=== Data supplied ===

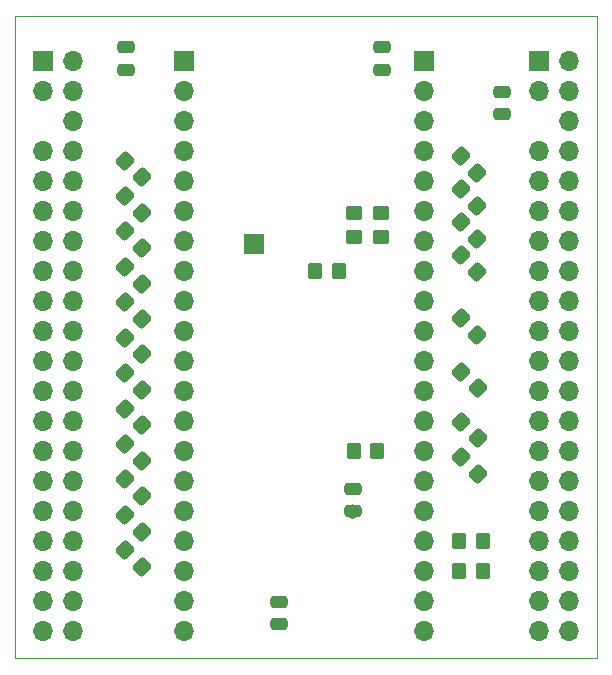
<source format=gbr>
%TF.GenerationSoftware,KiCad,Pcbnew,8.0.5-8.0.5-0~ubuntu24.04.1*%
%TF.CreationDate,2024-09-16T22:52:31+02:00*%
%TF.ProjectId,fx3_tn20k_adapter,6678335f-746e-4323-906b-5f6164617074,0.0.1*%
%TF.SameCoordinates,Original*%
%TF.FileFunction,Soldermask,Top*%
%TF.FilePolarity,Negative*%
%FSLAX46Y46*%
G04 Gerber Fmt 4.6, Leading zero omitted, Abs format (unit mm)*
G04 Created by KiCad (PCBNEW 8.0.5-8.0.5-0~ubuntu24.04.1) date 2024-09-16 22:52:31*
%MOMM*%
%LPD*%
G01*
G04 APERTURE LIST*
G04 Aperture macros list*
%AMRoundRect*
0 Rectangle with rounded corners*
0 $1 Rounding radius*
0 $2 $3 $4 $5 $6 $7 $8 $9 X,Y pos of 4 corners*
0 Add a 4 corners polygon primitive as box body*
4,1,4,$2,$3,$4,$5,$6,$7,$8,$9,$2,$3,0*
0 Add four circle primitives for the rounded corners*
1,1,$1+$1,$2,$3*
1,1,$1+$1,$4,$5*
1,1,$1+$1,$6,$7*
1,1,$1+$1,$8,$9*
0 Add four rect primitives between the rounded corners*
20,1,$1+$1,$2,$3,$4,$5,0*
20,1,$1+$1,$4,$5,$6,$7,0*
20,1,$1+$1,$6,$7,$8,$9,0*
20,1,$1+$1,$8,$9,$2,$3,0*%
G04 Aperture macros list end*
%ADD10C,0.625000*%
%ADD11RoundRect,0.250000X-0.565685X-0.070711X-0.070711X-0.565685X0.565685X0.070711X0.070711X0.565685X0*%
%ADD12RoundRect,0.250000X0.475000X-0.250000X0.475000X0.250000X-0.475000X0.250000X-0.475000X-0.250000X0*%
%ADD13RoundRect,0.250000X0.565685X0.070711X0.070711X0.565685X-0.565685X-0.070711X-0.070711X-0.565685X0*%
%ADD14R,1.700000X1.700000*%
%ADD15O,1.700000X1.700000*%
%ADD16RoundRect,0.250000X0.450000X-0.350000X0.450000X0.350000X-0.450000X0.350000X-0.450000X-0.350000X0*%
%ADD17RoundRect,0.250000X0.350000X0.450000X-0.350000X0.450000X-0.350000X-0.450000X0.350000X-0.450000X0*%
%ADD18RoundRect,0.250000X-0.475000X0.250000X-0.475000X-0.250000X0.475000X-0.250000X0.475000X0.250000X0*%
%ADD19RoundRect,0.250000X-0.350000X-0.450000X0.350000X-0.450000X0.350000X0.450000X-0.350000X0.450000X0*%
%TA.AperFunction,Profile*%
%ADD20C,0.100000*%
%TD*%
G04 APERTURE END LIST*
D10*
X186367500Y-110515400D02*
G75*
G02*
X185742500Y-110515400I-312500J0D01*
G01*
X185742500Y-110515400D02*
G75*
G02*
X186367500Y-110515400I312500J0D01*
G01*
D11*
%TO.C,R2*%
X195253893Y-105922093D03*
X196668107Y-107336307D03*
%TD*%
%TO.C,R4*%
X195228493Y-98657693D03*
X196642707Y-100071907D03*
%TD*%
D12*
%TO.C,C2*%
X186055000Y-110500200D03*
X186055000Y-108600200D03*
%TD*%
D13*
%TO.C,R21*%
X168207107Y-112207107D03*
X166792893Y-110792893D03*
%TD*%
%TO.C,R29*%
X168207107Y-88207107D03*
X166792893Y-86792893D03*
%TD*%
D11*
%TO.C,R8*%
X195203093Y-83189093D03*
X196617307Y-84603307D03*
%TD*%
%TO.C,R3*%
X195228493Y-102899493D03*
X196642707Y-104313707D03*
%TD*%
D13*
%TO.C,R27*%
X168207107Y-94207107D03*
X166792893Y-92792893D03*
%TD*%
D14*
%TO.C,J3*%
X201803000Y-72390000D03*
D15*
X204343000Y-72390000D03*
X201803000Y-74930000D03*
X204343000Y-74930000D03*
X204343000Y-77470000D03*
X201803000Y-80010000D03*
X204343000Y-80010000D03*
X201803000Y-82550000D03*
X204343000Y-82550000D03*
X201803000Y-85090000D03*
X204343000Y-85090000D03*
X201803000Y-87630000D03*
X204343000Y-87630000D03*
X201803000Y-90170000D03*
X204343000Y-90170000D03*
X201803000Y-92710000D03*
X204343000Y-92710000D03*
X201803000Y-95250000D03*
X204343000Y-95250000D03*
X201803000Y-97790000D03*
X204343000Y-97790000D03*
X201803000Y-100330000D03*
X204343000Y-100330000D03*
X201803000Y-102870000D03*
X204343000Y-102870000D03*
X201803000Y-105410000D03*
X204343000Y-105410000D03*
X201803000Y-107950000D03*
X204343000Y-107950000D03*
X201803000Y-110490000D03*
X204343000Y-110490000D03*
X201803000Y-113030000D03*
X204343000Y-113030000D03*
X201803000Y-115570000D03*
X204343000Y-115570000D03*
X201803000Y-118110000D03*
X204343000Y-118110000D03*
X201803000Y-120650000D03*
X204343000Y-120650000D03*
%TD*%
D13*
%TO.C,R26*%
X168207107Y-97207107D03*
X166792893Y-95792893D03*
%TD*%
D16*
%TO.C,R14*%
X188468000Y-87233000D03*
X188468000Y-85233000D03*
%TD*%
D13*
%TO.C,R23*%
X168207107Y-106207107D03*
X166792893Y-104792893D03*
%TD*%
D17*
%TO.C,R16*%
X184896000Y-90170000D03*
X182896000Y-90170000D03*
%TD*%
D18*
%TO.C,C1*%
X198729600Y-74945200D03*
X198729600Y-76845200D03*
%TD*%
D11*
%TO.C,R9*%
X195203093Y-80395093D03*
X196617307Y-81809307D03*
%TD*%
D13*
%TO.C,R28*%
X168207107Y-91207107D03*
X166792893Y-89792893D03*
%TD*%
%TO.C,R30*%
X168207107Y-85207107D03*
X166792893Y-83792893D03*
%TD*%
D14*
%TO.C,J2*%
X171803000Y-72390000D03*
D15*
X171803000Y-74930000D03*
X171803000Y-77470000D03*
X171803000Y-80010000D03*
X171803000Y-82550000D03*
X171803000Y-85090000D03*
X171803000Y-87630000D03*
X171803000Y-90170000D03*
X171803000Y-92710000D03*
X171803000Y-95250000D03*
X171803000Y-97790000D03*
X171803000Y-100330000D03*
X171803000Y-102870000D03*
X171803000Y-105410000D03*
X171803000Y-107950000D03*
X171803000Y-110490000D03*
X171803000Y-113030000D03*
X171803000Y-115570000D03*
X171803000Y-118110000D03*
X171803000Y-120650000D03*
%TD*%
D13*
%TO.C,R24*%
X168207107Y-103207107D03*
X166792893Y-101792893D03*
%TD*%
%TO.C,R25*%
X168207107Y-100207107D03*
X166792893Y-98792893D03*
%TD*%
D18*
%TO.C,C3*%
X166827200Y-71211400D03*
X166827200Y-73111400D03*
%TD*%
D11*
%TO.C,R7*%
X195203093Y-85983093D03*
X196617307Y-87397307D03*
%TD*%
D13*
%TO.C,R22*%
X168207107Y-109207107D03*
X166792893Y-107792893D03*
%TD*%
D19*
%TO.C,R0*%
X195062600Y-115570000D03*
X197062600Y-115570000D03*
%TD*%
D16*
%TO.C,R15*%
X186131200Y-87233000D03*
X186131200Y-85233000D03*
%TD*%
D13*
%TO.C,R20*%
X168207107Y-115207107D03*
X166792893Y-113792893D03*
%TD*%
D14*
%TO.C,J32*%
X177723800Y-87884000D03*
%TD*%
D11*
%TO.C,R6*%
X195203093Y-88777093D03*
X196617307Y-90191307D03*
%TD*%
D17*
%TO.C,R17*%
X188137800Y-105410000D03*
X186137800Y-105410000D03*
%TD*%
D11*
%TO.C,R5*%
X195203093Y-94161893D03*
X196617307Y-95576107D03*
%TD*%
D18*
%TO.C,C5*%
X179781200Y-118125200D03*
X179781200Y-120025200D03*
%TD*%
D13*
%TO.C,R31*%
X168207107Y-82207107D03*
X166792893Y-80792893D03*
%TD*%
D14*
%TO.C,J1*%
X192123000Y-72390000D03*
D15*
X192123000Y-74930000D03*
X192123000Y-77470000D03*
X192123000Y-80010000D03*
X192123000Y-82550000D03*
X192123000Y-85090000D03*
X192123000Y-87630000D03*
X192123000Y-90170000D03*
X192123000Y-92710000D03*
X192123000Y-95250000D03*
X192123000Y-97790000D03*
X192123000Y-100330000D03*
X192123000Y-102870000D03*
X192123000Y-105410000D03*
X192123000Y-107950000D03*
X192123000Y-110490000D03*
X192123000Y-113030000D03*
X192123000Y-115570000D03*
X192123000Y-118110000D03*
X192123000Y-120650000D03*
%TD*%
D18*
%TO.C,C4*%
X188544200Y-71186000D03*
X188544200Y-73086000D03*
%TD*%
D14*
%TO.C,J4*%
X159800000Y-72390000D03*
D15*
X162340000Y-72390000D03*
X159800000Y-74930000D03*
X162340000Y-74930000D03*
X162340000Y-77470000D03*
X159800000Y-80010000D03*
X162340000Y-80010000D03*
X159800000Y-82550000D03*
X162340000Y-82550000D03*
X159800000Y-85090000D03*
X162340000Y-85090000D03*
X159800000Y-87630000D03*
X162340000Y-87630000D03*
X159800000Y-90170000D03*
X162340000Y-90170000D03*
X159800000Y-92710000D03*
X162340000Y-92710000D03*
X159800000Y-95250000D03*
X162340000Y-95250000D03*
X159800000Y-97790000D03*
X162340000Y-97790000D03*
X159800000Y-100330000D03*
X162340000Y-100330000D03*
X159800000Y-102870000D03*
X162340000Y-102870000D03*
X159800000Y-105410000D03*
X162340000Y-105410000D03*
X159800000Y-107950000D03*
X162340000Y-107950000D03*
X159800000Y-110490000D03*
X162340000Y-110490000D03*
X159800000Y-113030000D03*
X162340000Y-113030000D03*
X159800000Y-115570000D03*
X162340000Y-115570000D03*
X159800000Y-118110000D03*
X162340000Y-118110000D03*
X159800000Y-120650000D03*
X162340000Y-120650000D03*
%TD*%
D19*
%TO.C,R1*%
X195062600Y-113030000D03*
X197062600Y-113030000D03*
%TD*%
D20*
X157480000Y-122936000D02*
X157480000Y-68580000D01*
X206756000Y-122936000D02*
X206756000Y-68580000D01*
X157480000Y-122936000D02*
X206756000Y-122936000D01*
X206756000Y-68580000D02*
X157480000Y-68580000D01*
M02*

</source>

===

### [Work order]
Starting with the first line of the data, transcribe every line exactly through the one containing "G04 Gerber Fmt". No pictures go in.

### [Result of this exercise]
<source format=gbr>
%TF.GenerationSoftware,KiCad,Pcbnew,8.0.5-8.0.5-0~ubuntu24.04.1*%
%TF.CreationDate,2024-09-16T22:52:31+02:00*%
%TF.ProjectId,fx3_tn20k_adapter,6678335f-746e-4323-906b-5f6164617074,0.0.1*%
%TF.SameCoordinates,Original*%
%TF.FileFunction,Soldermask,Top*%
%TF.FilePolarity,Negative*%
%FSLAX46Y46*%
G04 Gerber Fmt 4.6, Leading zero omitted, Abs format (unit mm)*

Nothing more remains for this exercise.